WHAT THIS EXERCISE ASKS →
(a) Reproduce the passage of the cost recovery statement between "Certain comparative figures" and "for significant events.", inclusive.
(b) Carry on the cost recovery statement from its final sentence.

EXCERPTED PASSAGE →
──────────────────────────────

Net Cost of Operations before government funding, transfers and restructuring loss

11,567

11,971

4,104

3,532

15,891

47,065

124,392

12. Comparative Figures

Certain comparative figures have been reclassified to conform to the current year’s presentation.

Schedule A (Unaudited)
Allocation of Recoverable Operating Costs
For the Period Ended August 27, 2019

In accordance with the NEB Cost Recovery Regulations recoverable operating costs are based on the expenditures for the calendar year. A calendar year is the period from January 1 to December 31. The operating costs for Calendar 2019 will be included in the 31 March 2020 financial statements of the Canada Energy Regulator. The current year recoverable expenses are calculated using one quarter of recoverable expenses from the prior fiscal year and three quarters of recoverable expenses from the current fiscal year. The methodology used by management to determine actual costs is reviewed on a periodic basis and adjusted for significant events.

Current year recoverable expenses
  2018
(calendar 2018)
  (in thousands of dollars)
January to March expenses – 1/4 from previous fiscal year

26,780

April to December expenses – 3/4 from current fiscal year

93,296

Total calculated expenses for cost recovery purposes

120,076

Less: non-recoverable costs related to the regulation of Frontier Lands and review of Arctic safety and offshore drilling

(3,140)

Less: 3/4 non-recoverable remission paymentTable Note a

(11,033)

Recoverable operating costs

105,903

The allocation of recoverable operating costs to the commodities for calendar 2019 is based on actual time spent by Board members, officers and employees during the 2017–18 fiscal year (2016–17 for calendar 2018):

Allocation of recoverable operating costs
  2018
(calendar 2018)
  (in thousands of dollars)
Gas

45.1%

47,756

Oil

47.8%

50,615

Electricity

7.1%

7,518

 

100%

105,589

Commodity   14
Recoverable operating costs   105,903

Billing Adjustment

Billing Adjustment
  2018
(calendar 2018)
2017
(calendar 2017)
  (in thousands of dollars)
Recoverable operating costs

105,903

102,007

Deduct: provisional billing

(95,049)

(90,817)

Billing adjustment

10,854

11,190

The billing adjustment represents the difference between the provisional billing and the actual recoverable operating costs. In accordance with Section 19 of the Regulations, the billing adjustment for the calendar year ended December 31, 2019 will be determined at completion of the March 31, 2020 fiscal year end and that billing adjustment will be applied to the provisional billings of calendar 2021.

──────────────────────────────

DATASET CONTENT →
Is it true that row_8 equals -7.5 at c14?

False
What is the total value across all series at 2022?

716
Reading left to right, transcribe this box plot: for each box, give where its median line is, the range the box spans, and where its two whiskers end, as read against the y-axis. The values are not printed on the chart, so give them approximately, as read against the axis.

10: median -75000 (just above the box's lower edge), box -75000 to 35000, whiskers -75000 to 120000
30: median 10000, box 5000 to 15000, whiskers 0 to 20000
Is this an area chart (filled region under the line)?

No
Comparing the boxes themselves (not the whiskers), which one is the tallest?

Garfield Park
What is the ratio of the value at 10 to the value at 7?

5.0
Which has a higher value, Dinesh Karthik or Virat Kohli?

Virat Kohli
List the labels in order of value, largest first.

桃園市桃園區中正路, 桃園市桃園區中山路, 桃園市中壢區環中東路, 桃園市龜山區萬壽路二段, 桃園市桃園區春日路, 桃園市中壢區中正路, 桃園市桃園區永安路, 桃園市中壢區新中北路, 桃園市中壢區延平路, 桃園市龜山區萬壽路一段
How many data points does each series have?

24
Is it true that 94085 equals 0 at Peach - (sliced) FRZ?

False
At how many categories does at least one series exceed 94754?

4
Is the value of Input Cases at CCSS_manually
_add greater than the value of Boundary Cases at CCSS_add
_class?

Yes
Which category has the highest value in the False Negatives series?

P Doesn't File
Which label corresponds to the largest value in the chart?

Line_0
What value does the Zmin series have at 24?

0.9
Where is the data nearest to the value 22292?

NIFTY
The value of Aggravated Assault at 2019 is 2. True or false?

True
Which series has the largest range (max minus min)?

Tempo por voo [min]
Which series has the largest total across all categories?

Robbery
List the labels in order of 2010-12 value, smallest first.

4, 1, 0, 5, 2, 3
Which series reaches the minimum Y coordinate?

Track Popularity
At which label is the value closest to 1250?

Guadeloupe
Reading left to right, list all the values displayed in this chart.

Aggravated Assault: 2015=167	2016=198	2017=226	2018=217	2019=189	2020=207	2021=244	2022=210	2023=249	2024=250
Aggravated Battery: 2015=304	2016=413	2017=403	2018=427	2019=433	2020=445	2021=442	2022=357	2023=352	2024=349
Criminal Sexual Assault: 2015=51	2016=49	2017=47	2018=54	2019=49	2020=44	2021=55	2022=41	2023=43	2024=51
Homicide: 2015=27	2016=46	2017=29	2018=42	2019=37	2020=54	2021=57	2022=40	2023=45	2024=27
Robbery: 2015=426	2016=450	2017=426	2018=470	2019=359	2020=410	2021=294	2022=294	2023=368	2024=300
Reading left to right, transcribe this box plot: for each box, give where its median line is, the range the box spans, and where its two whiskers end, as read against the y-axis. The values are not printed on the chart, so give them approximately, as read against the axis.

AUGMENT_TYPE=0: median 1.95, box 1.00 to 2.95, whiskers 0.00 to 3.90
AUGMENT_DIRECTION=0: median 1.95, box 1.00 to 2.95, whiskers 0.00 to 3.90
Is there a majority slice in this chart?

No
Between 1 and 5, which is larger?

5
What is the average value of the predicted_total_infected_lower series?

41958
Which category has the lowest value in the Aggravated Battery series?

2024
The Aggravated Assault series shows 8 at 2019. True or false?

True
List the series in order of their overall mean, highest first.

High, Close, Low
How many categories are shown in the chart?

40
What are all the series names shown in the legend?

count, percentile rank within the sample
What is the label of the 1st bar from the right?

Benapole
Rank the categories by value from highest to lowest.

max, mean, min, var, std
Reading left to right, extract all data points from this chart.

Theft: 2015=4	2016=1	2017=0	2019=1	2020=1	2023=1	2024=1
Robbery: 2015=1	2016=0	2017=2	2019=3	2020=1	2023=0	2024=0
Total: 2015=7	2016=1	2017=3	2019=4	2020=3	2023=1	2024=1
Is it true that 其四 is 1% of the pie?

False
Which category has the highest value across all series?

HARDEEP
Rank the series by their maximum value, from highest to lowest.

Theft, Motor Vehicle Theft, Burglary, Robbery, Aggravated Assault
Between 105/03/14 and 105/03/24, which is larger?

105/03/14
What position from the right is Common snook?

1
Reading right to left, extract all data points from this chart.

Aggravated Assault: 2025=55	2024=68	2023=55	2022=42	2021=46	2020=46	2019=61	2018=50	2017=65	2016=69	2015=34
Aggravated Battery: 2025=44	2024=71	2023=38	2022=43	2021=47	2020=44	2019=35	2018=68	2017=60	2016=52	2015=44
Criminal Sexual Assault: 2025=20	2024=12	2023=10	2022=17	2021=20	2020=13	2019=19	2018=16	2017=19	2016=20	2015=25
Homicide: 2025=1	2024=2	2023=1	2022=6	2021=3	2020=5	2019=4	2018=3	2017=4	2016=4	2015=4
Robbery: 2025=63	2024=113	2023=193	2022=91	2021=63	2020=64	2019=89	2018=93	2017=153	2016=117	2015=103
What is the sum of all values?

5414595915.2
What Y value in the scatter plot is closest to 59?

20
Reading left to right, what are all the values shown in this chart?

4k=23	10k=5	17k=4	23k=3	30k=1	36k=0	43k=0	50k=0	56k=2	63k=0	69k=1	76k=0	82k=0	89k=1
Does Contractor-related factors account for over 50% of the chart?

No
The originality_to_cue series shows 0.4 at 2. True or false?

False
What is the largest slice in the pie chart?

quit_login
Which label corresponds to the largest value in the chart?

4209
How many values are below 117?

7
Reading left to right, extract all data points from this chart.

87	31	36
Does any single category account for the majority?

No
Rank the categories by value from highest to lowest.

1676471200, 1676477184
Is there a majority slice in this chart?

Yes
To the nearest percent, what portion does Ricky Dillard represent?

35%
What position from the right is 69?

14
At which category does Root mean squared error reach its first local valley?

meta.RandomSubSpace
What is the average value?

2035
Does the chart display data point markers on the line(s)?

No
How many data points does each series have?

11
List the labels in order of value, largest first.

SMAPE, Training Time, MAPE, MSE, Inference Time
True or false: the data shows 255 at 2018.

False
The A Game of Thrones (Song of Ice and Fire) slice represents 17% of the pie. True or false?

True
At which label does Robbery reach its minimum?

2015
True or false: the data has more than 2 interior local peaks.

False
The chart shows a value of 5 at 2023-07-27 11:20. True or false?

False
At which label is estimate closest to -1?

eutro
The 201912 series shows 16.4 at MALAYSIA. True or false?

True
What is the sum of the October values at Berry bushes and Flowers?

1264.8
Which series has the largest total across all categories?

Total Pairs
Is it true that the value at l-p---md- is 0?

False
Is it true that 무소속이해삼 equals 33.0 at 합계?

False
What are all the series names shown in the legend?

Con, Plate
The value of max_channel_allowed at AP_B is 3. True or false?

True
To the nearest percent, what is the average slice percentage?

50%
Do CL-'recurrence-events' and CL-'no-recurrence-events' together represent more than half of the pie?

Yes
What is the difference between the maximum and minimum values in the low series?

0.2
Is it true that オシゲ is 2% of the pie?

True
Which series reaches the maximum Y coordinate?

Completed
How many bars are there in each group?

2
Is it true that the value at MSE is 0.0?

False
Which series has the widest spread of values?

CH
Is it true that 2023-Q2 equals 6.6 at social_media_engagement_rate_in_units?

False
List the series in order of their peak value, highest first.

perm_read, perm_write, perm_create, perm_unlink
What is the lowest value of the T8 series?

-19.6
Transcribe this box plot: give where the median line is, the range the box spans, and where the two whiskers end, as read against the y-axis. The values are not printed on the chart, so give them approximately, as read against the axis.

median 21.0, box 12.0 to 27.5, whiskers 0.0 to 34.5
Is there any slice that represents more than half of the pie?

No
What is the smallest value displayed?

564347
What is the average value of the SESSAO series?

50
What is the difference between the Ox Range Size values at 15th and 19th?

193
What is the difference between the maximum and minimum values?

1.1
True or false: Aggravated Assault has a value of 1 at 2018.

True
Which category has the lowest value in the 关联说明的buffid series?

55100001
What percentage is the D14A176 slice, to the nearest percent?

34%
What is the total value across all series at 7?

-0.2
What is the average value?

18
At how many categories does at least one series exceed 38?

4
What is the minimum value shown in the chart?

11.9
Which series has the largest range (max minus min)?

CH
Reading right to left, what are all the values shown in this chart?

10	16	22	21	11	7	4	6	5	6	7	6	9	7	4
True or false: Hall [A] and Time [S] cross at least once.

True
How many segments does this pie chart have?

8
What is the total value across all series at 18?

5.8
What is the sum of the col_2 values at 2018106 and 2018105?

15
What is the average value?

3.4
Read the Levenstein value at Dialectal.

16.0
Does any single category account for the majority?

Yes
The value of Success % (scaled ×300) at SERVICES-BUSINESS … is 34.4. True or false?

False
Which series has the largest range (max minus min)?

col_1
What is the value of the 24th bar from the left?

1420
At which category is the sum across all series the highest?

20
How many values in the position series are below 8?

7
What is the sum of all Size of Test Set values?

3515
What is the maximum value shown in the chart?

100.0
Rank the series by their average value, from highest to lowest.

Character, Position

──────────────────────────────

RESPONSES TO THE EXERCISE →
(a)
Certain comparative figures have been reclassified to conform to the current year’s presentation.

Schedule A (Unaudited)
Allocation of Recoverable Operating Costs
For the Period Ended August 27, 2019

In accordance with the NEB Cost Recovery Regulations recoverable operating costs are based on the expenditures for the calendar year. A calendar year is the period from January 1 to December 31. The operating costs for Calendar 2019 will be included in the 31 March 2020 financial statements of the Canada Energy Regulator. The current year recoverable expenses are calculated using one quarter of recoverable expenses from the prior fiscal year and three quarters of recoverable expenses from the current fiscal year. The methodology used by management to determine actual costs is reviewed on a periodic basis and adjusted for significant events.

(b)
The billing adjustment of $10,854,015 for the prior calendar year will be applied to the provisional billings of calendar 2020 of the Canada Energy Regulator. Billing adjustments are included in accounts receivable until collected.

Annex to the Statement of Management Responsibility Including Internal Control over Financial Reporting of National Energy Board for the Period ended August 27, 2019 (unaudited)

1. Introduction

In support of an effective system of internal control, the National Energy Board (NEB) annually assesses the performance of its financial controls to ensure that:

  • Financial arrangements or contracts are entered into only when sufficient funding is available;
  • Payments for goods and services are made only when the goods or services are received or the conditions of contracts or other arrangements have been satisfied; and
  • Payments have been properly authorized.

The NEB will leverage the results of the periodic core control audits performed by the Office of the Comptroller General. Below is a summary of the results of the assessment conducted during the period ended August 27, 2019.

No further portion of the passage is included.